Manjunatha Bhari Sharanesha, Handge Keshav T, Shah Vandana Sandeep, Al-Thobaiti Yasser Eid, Pateel Deepak Gowda Sadashivappa
Department of Basic Oral Medicine and Allied Dental Sciences, Taif University, At`Taif 26571, Makkah, Saudi Arabia.
Department of Oral and Maxillofacial Pathology, Dr. Vasantrao Pawar Medical College, Hospital and Research Centre, Nashik 423101, Maharashtra, India.
World J Methodol. 2025 Jun 20;15(2):94514. doi: 10.5662/wjm.v15.i2.94514.
One of the main characteristics of oral squamous cell carcinoma (OSCC) is that it metastasizes to cervical lymph nodes frequently with a high degree of local invasiveness. A primary feature of malignant tumors is their penetration of neighboring tissues, such as lymphatic and blood arteries, due to the tumor cells' capacity to break down the extracellular matrix (ECM). Matrix metalloproteinases (MMPs) constitute a family of proteolytic enzymes that facilitate tissue remodeling and the degradation of the ECM. MMP-9 and MMP-13 belong to the group of extracellular matrix degrading enzymes and their expression has been studied in OSCC because of their specific functions.
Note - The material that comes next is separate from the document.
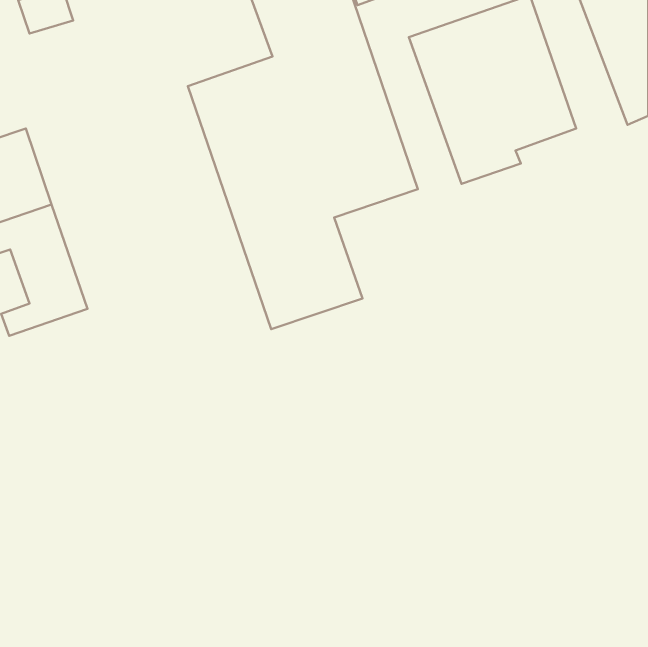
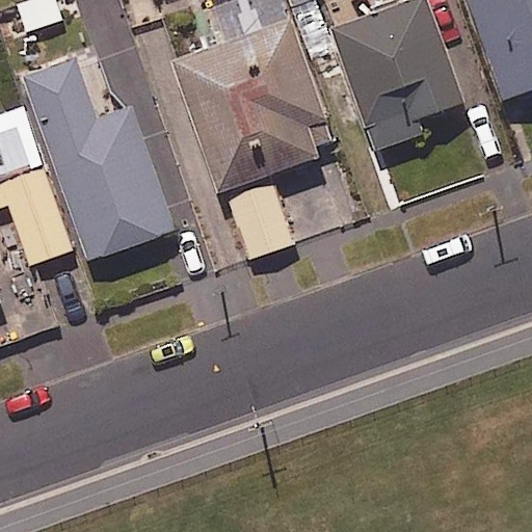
building: none -> [23,56,176,261]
MMP-13, a collagenase family member, is thought to play an essential role in the MMP activation cascade by breaking down the fibrillar collagens, whereas MMP-9 is thought to accelerate the growth of tumors. Elevated MMP-13 expression has been associated with tumor behavior and patient prognosis in a number of malignant cases.
To assess the immunohistochemical expression of MMP-9 and MMP-13 in OSCC.
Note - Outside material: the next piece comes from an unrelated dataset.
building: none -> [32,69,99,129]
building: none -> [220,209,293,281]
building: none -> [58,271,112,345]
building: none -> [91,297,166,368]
A total of 40 cases with histologically confirmed OSCC by incisional biopsy were included in this cross-sectional retrospective study. The protocols for both MMP-9 and MMP-13 immunohistochemical staining were performed according to the manufacturer's recommendations along with the normal gingival epithelium as a positive control. All the observations were recorded and Pearson's ² test with Fisher exact test was used for statistical analysis.
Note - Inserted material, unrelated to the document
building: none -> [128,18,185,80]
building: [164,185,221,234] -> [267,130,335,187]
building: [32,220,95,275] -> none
Our study showed no significant correlation between MMP-9 and MMP-13 staining intensity and tumor size. The majority of the patients were in advanced TNM stages (III and IV), and showed intense expression of MMP-9 and MMP-13.
The present study suggests that both MMP-9 and MMP-13 play an important and independent role in OSCC progression and invasiveness. Intense expression of MMP-9 and MMP-13, irrespective of histological grade of OSCC, correlates well with TNM stage. Consequently, it is evident that MMP-9 and MMP-13 are important for the invasiveness and progression of tumors. The findings may facilitate the development of new approaches for evaluating lymph node metastases and interventional therapy techniques, hence enhancing the prognosis of patients diagnosed with OSCC.
口腔鳞状细胞癌(OSCC)的主要特征之一是它经常转移至颈部淋巴结,且具有高度的局部侵袭性。恶性肿瘤的一个主要特征是肿瘤细胞能够分解细胞外基质(ECM),从而侵入邻近组织,如淋巴管和血管。基质金属蛋白酶(MMPs)是一类蛋白水解酶家族,有助于组织重塑和细胞外基质的降解。MMP-9和MMP-13属于细胞外基质降解酶组,由于它们的特定功能,其在OSCC中的表达已得到研究。MMP-13是胶原酶家族成员,被认为通过分解纤维状胶原在MMP激活级联反应中起重要作用,而MMP-9被认为可加速肿瘤生长。在一些恶性病例中,MMP-13表达升高与肿瘤行为和患者预后相关。
评估MMP-9和MMP-13在OSCC中的免疫组化表达。
本横断面回顾性研究纳入了40例经组织学确诊为OSCC且经切开活检的病例。MMP-9和MMP-13免疫组化染色方案均按照制造商的建议进行,同时以正常牙龈上皮作为阳性对照。记录所有观察结果,并使用Pearson卡方检验和Fisher精确检验进行统计分析。
我们的研究表明,MMP-9和MMP-13染色强度与肿瘤大小之间无显著相关性。大多数患者处于TNM晚期(III期和IV期),且MMP-9和MMP-13表达强烈。
本研究表明,MMP-9和MMP-13在OSCC进展和侵袭中均起重要且独立的作用。MMP-9和MMP-13的强烈表达,无论OSCC的组织学分级如何,均与TNM分期密切相关。因此,很明显MMP-9和MMP-13对肿瘤的侵袭性和进展很重要。这些发现可能有助于开发评估淋巴结转移的新方法和介入治疗技术,从而改善OSCC患者的预后。